▸ **PROBLEM TO WORK ON**:
The line with "line: (380, 505)" marks where to begin. Please copy it and each line after it to the end of the records below, exactly.

▸ **MATERIAL SHOWN**:
┄┄┄┄┄┄┄┄┄┄┄┄┄┄┄┄┄┄┄┄
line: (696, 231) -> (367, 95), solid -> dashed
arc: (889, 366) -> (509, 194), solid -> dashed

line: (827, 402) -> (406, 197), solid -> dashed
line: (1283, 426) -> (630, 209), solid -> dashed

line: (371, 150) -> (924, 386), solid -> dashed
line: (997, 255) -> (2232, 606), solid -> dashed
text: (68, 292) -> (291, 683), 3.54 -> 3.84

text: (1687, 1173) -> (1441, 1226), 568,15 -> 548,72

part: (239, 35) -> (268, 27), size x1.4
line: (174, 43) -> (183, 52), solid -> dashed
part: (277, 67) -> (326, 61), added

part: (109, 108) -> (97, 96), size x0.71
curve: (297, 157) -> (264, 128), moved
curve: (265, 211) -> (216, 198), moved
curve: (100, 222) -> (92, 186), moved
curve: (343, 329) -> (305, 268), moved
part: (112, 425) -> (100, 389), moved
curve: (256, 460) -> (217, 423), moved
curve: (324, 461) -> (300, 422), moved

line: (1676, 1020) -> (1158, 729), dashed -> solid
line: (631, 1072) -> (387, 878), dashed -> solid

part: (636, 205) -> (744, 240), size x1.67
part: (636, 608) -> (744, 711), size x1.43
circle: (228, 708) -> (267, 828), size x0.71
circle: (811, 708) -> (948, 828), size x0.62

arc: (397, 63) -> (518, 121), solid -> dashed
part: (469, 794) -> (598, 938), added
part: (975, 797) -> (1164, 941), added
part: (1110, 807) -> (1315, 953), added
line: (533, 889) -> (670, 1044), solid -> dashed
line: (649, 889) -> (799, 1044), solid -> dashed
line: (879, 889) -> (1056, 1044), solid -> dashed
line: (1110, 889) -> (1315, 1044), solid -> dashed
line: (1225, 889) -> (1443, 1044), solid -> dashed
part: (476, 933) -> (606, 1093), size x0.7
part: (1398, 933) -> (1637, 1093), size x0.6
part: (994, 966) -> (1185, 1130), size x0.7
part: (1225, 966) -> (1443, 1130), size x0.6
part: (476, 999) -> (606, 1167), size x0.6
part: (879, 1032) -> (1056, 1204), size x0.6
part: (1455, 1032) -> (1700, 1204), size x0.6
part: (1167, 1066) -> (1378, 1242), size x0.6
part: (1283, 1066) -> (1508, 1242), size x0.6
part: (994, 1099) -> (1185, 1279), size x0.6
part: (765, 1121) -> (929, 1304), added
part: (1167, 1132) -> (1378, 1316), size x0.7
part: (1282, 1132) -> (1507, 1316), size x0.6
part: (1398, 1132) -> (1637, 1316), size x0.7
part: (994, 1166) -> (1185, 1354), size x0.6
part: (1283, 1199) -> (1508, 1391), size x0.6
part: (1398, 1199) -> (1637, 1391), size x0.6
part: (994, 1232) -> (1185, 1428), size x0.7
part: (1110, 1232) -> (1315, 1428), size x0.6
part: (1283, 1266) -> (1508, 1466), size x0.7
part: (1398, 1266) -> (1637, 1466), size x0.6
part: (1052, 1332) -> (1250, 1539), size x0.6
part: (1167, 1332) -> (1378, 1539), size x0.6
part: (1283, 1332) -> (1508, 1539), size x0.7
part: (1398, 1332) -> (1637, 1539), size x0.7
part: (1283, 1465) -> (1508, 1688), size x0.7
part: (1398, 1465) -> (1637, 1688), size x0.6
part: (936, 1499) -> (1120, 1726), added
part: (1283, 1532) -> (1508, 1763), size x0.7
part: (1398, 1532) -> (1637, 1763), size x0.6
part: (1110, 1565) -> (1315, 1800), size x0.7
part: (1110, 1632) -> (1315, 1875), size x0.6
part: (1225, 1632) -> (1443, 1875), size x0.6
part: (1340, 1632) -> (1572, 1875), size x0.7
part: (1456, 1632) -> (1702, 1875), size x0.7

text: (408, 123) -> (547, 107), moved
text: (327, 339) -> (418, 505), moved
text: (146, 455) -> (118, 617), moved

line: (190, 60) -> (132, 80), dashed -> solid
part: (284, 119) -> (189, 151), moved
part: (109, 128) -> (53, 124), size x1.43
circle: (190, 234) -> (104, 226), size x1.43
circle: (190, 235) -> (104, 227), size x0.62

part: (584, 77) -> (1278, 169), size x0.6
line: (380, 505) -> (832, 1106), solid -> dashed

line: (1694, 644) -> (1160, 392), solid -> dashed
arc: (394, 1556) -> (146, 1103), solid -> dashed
┄┄┄┄┄┄┄┄┄┄┄┄┄┄┄┄┄┄┄┄
▸ **ANSWER FOR THE TASK**:
line: (380, 505) -> (832, 1106), solid -> dashed

line: (1694, 644) -> (1160, 392), solid -> dashed
arc: (394, 1556) -> (146, 1103), solid -> dashed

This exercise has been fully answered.